Никто о таком, о такой смерти, конечно, не думал. В том числе Бис. Ему казалось, что подобная жертва могла быть принесена разве что по какой-то очень веской побудительной причине, ради чего-то или кого-то, кто заслуживал и принял бы эту жертву с благодарностью. Допустимо было предположить, что подобное возможно ради мира без войны и светлого будущего детей, но по странному стечению обстоятельств воевали сами дети и благодарить их было некому, ибо они ещё не обзавелись своими. Война с терроризмом была в самом разгаре, но ей было далеко до Великой Отечественной, а загадочный терроризм был ещё не настолько исследованным абсолютным злом, как фашизм. Ещё сложнее Егору было представить, что его сын однажды придёт и выразит благодарность за всё то, что он тут делает, потому что это точно было не ради него: а если не жертвуешь собой ради детей – они не благодарят. Точно так же поведут себя старики, пережившие свою страшную войну и взрослые, знающие о войне стариков немногим больше, чем о чеченской. Но, в действительности, всё было куда проще. У взрослых в памяти не было ничего кроме историй и рассказов, для пожилых ещё были живы идолы и демоны и нынешние не были столь пугающими и ужасными, как прежние, или сколько-нибудь интересными. Жизнь прожита и в ней не осталось места для потрясений.

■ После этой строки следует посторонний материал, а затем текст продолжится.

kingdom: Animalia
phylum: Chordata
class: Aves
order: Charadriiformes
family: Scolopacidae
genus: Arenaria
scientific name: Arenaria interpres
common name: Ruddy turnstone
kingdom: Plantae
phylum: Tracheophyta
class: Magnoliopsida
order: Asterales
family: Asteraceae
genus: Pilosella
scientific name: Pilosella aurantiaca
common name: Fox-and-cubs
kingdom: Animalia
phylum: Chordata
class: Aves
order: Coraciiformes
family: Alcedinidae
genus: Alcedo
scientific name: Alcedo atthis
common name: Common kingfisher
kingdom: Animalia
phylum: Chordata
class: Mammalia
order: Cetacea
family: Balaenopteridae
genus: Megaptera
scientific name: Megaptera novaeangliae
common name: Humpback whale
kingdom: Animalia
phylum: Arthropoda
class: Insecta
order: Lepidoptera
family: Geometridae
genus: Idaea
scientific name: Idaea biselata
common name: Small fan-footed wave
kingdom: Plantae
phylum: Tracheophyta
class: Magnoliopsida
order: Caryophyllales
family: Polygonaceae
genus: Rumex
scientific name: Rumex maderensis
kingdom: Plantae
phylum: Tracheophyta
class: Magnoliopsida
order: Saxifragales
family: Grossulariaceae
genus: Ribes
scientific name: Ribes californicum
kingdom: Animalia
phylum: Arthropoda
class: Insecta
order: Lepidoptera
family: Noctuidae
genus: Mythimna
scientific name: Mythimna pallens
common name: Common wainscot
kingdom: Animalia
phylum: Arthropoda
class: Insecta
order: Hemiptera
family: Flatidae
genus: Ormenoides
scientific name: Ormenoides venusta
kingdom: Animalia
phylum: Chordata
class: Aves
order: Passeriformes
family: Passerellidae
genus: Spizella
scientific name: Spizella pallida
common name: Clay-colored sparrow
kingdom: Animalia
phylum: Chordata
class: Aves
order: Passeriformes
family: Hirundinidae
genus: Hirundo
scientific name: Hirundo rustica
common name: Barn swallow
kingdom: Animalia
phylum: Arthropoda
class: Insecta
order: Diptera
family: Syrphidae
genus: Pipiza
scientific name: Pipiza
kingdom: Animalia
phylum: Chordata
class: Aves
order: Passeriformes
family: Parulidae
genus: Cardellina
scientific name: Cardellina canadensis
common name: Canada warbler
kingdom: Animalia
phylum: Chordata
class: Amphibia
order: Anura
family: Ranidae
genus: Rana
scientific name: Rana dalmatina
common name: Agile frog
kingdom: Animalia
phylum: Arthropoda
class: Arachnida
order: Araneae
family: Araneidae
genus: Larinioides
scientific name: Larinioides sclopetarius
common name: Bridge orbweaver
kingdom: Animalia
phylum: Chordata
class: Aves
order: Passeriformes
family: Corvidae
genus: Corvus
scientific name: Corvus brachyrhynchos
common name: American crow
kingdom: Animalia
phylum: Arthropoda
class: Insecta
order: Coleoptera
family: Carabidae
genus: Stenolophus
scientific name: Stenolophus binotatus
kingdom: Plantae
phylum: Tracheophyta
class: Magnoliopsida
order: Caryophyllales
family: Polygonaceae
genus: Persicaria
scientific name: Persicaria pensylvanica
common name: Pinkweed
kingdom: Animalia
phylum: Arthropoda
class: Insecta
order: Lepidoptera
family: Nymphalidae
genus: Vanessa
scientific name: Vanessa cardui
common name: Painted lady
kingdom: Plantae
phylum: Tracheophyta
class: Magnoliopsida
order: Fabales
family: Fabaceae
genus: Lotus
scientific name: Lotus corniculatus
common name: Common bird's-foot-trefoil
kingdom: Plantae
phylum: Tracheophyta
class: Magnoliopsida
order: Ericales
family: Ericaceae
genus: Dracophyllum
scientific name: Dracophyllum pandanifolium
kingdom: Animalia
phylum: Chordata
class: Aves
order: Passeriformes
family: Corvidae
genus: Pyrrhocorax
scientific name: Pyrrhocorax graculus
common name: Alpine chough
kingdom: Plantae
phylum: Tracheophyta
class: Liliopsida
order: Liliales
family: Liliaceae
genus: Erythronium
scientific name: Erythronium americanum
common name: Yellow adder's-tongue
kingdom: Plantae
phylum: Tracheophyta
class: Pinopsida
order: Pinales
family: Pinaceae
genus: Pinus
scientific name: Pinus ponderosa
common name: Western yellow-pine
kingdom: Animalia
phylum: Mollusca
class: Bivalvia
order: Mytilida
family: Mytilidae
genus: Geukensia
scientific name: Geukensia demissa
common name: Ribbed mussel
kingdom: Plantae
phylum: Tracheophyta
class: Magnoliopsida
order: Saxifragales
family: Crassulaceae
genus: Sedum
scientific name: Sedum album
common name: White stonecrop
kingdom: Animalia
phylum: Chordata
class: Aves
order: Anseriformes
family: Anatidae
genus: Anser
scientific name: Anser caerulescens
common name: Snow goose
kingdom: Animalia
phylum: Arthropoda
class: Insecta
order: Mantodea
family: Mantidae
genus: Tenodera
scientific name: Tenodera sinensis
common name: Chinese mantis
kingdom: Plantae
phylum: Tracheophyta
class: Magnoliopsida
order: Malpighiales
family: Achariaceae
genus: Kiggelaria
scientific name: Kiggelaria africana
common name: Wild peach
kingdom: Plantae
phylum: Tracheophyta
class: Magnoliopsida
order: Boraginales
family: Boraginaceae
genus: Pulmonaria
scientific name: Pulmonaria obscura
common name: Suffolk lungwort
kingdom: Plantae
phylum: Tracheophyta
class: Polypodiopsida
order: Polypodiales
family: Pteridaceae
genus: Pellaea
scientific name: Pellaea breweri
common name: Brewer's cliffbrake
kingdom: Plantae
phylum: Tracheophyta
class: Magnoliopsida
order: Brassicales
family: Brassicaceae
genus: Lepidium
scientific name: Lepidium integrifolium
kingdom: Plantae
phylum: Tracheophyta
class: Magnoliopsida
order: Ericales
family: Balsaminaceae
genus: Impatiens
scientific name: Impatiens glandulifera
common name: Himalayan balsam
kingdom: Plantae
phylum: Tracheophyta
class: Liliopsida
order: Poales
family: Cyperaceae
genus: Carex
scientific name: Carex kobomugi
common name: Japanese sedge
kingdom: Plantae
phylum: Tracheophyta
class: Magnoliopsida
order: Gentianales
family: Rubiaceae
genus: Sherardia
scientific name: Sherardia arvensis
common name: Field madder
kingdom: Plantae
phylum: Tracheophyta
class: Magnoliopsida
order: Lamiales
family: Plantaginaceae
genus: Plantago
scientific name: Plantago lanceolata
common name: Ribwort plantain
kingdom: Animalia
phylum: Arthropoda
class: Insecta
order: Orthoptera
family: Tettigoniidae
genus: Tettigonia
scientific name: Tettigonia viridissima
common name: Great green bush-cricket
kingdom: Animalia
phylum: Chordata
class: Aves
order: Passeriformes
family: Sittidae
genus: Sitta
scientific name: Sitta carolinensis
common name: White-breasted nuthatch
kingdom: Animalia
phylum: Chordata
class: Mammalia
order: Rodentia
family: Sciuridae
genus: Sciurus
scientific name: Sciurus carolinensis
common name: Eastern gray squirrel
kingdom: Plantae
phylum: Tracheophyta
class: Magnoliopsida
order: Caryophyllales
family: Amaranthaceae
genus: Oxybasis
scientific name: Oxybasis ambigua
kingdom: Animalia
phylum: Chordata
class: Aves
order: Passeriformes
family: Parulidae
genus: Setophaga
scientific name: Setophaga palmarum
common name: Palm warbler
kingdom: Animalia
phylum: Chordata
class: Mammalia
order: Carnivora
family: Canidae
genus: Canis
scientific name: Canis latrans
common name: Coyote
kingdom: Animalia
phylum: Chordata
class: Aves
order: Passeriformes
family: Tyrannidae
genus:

Из двух разведывательных маршрутов в зоне ответственности бригады, основными направлениями которых являлись проспект Жуковского и улицы Маяковского-Хмельницкого, по которым осуществлялось движения войсковых колонн, Бису приглянулся второй – Маяковского-Хмельницкого, маршрут Кубрикова Бису оказался не по нраву. То ли потому что казался немного диким, то ли потому что нахождение под обстрелом в первый же день стало своеобразным триггером подобного отношения и защитной реакцией – не соваться туда, где так запросто стреляют по колонне.
– Толь, на чьём маршруте подрывов случилось больше? – как-то спросил Егор.
– Не знаю! – не испытывая желания разговаривать, сказал Анатолий.
– Что значит: не знаю? Неужели ты не проводил анализа? – настаивал Бис.
– Нет, не проводил. Отвали, дай поспать, – буркнул Кубриков, уткнувшись в подушку.
– 'Дай поспать'… – обиделся Егор. – Как ты можешь спать?
– Лежа, – огрызнулся Толик, отвернувшись.
Егор был страшно возмущён таким отношением Кубрикова. Он ещё не знал, что Толик на всё имел особый взгляд и ко всему относился с особым чувством. Но и Егор в свою очередь горевал недолго, заметил на нарах лежащих вповалку солдат и решил:
'Спрошу у них…'.
Многие бойцы оказались здесь задолго до Егора и знали о минной обстановке куда больше, нежели он. Правда, их по-детски эмоциональные рассказы были сбивчивы и спутаны:
– Нет. Не так. Уазик подорвался на Грибоедова…
– Ты что? На Грибоедова подорвался бронетранспортер!
– Точно. Всё, вспомнил: там водителя контузило, он ещё зубы о руль вышиб.
– Воронка от взрыва была метра полтора в глубину… '152-миллиметровый' ухнул… Артиллерийский.
– Да, да, да, а 'Уазик' подорвался на Жуковского, точняк. Мы еще разведку не провели… Он с комендатуры ехал. Его-то 'по проводам' и взорвали…
– Там водила, кажется, живой остался… а остальные на небе, – солдат, произнёсший это поспешил перекреститься.
– А на 'Маяковского' мы обезвредили фугас нажимного действия. Кот нашёл. Видели б вы его как он драпал, когда обнаружил.
– …А вообще взрываются везде. Только услышишь взрыв поутру, знай, это сапёры где-то Богу души отдали.
Бис слушал предельно внимательно, вычленяя из рассказов особо значимое: когда и где взрывалось; когда, кто и что обезвредил; когда отрывало руки-ноги или убивало насмерть; когда тянули в носилках и не успевали довезти; когда возвращались для того, чтобы сгрузить мертвых и уходили снова, невзирая на обстоятельства и смерть.